Stored data:
• • • • •
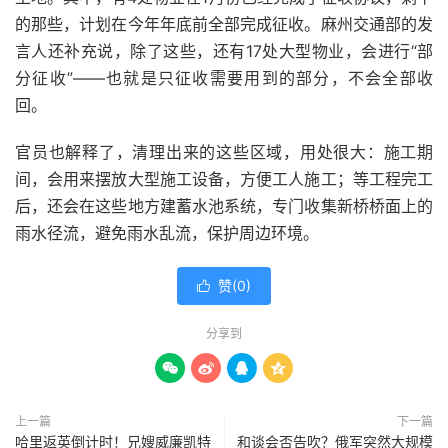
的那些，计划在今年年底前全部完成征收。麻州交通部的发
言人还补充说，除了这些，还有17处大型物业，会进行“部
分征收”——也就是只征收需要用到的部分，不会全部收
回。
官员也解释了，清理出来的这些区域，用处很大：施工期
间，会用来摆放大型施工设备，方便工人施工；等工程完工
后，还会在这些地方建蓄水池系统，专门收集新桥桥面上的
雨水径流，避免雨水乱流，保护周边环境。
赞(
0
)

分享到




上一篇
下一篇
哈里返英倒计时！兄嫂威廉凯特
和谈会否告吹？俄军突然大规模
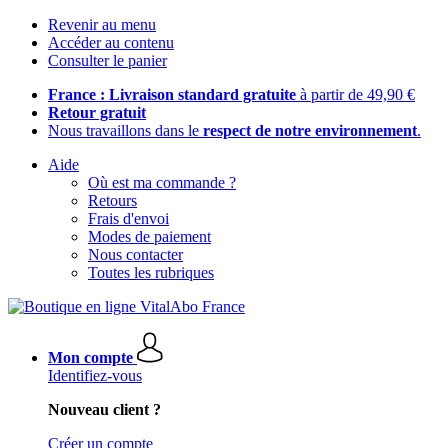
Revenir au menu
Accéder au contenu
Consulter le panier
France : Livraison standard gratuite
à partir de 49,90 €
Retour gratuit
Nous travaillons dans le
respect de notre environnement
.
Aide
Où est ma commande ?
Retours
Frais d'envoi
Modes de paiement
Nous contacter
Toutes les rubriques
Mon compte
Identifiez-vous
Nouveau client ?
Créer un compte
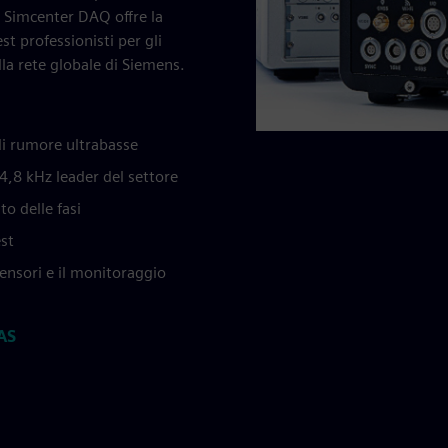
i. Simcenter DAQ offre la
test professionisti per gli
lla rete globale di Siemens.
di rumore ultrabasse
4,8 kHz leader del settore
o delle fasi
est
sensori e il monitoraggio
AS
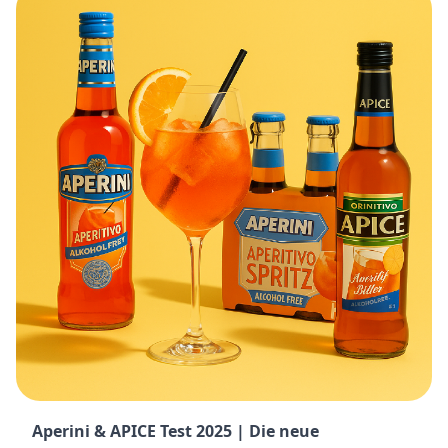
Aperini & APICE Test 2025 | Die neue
• • • • •
The answer consists solely of the lines from the one holding "Toutes les rubriques" through the last line of the entries above, set down verbatim, without any pictures.

Toutes les rubriques
Mon compte
Identifiez-vous
Nouveau client ?
Créer un compte
i. Simcenter DAQ offre la
test professionisti per gli
lla rete globale di Siemens.
di rumore ultrabasse
4,8 kHz leader del settore
o delle fasi
est
sensori e il monitoraggio
AS
Aperini & APICE Test 2025 | Die neue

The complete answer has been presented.